Use its rich, slow-simmered herb-and-tomato goodness as a starting point for dinner, be it chili, braised lamb, poached eggs, or baked pasta.
Of all the shortcut ingredients for the healthy cook, a good marinara is one of the finest because it delivers the pleasures of slow-cooking-in a jar. If you've ever put up your own sauce, you know the work involved. A good factory marinara (and please see the buying notes on the next slide, because there are a few things to look for) is thick, packed with flavor from herbs and garlic, and, above all, tastes like concentrated summery-tomatoey goodness. Think about what those qualities can do for your everyday cooking: add body to stew or chili; make a tangy braising liquid for meaty lamb shanks; and turn out hearty, gooey baked pasta.
Marinara Buying Notes
We sorted through the billion pasta sauce choices now on supermarket shelves, focused on marinara (the most basic and most versatile), and evaluated using two criteria: sodium and flavor. Sodium can be particularly high, as much as 540mg per half-cup serving. Generally, we recommend seeking out sauces with less than 350mg sodium per half-cup serving. Some sauces also contain a lot of added sugar, which means you'll want to add salt to rebalance. Others have a too-pronounced dried herb flavor. Our favorites from the marinara tasting: McCutcheon's Marinara Pasta Sauce and Amy's Light in Sodium Family Marinara Pasta Sauce.
McCutcheon's Marinara Pasta Sauce
Not labeled as lower-sodium, but it is-only 185mg in a half cup. No added sugar, so it's decidedly savory, with just the right amount of herby-garlicky kick. The unanimous favorite, it has become our default pasta sauce. (We buy ours at Whole Foods.)
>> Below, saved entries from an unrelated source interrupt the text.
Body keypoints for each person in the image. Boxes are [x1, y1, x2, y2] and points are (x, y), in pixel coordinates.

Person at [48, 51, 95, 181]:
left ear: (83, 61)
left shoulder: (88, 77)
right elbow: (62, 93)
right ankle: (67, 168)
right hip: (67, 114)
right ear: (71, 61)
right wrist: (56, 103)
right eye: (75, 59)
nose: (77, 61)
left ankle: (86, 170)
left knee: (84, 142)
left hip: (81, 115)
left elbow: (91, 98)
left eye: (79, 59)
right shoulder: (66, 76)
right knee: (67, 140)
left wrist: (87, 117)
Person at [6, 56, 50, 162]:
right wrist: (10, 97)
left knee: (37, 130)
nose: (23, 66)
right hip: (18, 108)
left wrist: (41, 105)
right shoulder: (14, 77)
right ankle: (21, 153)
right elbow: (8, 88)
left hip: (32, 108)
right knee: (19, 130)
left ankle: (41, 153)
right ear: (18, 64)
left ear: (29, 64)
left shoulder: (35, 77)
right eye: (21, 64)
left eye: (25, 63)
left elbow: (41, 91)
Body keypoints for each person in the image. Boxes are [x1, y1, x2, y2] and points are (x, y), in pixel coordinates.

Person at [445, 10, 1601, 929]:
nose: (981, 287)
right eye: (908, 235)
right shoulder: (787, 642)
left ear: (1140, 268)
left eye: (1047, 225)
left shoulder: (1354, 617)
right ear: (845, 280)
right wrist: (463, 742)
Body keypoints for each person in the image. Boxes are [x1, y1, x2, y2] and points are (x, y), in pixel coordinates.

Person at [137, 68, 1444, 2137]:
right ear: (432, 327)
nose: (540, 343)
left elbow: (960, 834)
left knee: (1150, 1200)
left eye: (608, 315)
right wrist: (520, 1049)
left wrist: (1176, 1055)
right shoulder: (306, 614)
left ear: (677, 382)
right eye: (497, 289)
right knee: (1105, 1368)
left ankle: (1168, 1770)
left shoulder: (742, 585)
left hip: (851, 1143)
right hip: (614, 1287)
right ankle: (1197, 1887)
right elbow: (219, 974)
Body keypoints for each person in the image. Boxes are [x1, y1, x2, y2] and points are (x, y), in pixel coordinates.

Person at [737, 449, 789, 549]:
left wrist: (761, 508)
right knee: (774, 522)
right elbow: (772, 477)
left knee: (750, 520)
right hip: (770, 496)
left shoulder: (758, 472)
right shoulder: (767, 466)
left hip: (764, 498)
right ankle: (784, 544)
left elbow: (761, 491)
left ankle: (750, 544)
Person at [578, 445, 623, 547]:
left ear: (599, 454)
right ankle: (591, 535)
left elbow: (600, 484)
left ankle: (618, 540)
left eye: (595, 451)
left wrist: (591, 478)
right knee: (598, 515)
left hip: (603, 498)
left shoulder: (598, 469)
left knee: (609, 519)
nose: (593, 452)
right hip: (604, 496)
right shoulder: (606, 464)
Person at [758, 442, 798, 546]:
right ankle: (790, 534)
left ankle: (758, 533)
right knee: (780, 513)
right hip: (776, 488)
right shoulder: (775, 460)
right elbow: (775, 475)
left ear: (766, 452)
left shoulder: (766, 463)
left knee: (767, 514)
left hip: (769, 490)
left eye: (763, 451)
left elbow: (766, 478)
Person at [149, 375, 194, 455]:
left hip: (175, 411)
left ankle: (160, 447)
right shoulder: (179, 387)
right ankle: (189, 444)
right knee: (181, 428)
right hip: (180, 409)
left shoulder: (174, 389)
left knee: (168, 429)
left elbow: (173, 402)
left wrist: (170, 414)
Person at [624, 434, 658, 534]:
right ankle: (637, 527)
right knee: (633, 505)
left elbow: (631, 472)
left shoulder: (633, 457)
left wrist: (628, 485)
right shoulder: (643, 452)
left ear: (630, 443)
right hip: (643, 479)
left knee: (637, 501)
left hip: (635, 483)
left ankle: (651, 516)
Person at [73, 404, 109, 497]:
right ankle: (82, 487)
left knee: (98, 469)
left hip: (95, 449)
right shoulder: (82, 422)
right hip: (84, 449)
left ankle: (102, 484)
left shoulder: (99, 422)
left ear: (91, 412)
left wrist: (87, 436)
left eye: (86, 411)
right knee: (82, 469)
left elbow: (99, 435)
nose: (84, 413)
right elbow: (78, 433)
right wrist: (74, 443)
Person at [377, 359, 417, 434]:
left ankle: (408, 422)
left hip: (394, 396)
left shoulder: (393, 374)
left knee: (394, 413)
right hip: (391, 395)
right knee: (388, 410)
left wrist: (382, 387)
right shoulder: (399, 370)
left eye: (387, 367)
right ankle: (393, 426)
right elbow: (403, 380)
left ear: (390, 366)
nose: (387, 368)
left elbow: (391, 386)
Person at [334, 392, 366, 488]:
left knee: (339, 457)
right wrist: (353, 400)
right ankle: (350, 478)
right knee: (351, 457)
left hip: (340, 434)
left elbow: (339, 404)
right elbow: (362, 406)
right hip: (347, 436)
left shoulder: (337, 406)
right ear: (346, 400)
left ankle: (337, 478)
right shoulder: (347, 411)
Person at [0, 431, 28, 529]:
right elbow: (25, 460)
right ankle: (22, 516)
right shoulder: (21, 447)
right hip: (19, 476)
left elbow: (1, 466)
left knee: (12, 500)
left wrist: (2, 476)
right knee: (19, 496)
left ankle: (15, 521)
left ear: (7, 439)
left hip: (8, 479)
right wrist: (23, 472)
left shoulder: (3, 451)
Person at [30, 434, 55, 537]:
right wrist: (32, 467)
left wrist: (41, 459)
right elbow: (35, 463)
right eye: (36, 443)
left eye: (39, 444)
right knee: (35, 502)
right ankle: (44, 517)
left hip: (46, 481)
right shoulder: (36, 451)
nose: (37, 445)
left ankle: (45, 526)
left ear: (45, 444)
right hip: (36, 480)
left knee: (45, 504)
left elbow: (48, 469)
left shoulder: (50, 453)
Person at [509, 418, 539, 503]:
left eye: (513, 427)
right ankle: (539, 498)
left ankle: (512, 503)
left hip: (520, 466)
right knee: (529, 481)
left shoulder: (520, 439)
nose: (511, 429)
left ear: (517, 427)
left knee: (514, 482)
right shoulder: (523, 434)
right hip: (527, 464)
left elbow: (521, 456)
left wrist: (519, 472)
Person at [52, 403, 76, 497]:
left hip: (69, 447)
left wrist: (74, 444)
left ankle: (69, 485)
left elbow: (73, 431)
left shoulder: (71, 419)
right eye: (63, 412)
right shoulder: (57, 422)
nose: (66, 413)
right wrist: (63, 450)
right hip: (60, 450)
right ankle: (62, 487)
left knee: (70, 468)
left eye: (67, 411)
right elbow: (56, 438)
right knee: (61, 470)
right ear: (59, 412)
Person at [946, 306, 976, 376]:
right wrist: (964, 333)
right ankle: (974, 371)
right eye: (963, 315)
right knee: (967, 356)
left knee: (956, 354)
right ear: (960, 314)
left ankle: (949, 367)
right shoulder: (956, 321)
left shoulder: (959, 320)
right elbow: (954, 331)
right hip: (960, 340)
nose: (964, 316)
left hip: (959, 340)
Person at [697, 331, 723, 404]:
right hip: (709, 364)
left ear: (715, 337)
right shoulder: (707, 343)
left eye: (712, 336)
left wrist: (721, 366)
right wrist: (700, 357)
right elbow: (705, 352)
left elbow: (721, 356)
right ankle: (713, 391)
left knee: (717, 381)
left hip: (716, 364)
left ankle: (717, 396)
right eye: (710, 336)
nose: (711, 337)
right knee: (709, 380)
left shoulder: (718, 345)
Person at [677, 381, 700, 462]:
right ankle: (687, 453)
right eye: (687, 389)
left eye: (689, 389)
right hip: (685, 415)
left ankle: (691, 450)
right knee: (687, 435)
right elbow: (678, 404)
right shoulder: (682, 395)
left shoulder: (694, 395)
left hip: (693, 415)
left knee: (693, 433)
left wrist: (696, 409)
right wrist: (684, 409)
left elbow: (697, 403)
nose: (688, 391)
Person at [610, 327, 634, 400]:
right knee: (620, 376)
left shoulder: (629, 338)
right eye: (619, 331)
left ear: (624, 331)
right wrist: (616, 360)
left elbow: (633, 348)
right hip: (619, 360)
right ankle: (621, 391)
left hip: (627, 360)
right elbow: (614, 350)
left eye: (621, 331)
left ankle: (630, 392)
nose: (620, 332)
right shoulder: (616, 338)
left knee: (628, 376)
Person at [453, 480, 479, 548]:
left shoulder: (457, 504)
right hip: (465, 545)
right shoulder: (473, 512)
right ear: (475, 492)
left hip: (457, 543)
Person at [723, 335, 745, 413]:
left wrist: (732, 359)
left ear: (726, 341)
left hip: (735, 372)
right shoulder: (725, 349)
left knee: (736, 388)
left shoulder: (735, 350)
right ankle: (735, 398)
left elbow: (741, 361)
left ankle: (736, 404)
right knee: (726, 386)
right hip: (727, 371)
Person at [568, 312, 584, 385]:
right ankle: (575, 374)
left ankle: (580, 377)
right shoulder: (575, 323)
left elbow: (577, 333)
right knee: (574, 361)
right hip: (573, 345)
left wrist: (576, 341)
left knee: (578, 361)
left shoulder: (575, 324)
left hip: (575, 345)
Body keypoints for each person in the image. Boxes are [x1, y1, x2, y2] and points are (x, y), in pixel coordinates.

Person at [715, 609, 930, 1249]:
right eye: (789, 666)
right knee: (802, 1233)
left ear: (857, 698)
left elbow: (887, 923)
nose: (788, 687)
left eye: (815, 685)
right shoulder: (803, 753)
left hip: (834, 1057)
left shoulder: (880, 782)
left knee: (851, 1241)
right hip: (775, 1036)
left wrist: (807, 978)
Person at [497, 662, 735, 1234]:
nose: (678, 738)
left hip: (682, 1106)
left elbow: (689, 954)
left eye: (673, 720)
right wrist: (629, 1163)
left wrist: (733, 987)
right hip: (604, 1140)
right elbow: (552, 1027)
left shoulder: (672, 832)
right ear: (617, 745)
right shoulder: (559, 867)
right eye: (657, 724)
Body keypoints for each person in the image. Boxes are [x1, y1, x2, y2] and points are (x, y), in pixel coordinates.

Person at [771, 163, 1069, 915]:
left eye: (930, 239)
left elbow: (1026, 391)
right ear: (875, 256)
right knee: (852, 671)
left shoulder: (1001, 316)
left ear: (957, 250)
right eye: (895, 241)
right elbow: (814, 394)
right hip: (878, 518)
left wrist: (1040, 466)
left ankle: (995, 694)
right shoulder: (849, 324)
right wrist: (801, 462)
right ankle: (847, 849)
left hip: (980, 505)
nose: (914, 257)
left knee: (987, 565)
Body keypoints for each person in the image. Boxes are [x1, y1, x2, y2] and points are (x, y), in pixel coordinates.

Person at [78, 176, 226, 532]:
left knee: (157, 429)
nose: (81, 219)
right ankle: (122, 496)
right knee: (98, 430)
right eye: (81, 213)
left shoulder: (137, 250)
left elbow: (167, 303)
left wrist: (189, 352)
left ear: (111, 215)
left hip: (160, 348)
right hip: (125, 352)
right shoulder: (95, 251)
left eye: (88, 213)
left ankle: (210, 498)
Amy's Light in Sodium Family Marinara Pasta Sauce
Sweeter than McCutcheon's (it contains "organic evaporated cane juice," which is basically sugar), but it's nicely balanced by savory onions and garlic. A half-cup serving has 290mg sodium.
Chicken and Sausage Stew
The cooked flour and oil mixture, known as roux, thickens this gumbo-inspired stew. Marinara sauce adds body, enriches the color and taste, and provides slightly tangy notes for a more rounded flavor.
3 tablespoons all-purpose flour
2 tablespoons olive oil
2 cups chopped onion
1 cup chopped green bell pepper
1 cup chopped celery
1/4 teaspoon dried thyme
4 ounces diced chicken andouille sausage
4 garlic cloves, minced
1/4 teaspoon ground red pepper
12 ounces skinless, boneless chicken thighs, cut into 1-inch pieces
1 1/2 cups lower-sodium marinara sauce (such as McCutcheon's)
1 1/2 cups fat-free, lower-sodium chicken broth
1/2 cup chopped green onions
3 cups hot cooked white rice
1| Heat flour and oil in a Dutch oven over medium-low heat; cook for 5 minutes or until lightly browned, stirring frequently with a whisk. Add onion, bell pepper, celery, thyme, sausage, and garlic; increase heat to medium-high, and cook for 5 minutes, stirring mixture frequently. Add ground red pepper and chicken; cook for 1 minute. Stir in marinara sauce and chicken broth; bring to a boil, stirring frequently. Cover, reduce heat, and simmer 20 minutes or until chicken is tender. Remove from heat; stir in green onions. Serve over rice.
Cheesy Pasta Bake
This recipe utilizes the classic formula of pasta plus sauce plus sausage plus cheese. Tasty!
Slow-Braised Lamb Shanks
A long, gentle simmer produces buttery, fork-tender meat. This is a definite sure-to-please option for your next dinner party.
Serve on a bed of spaghetti or with a short pasta like penne or cavatappi for a complete meal.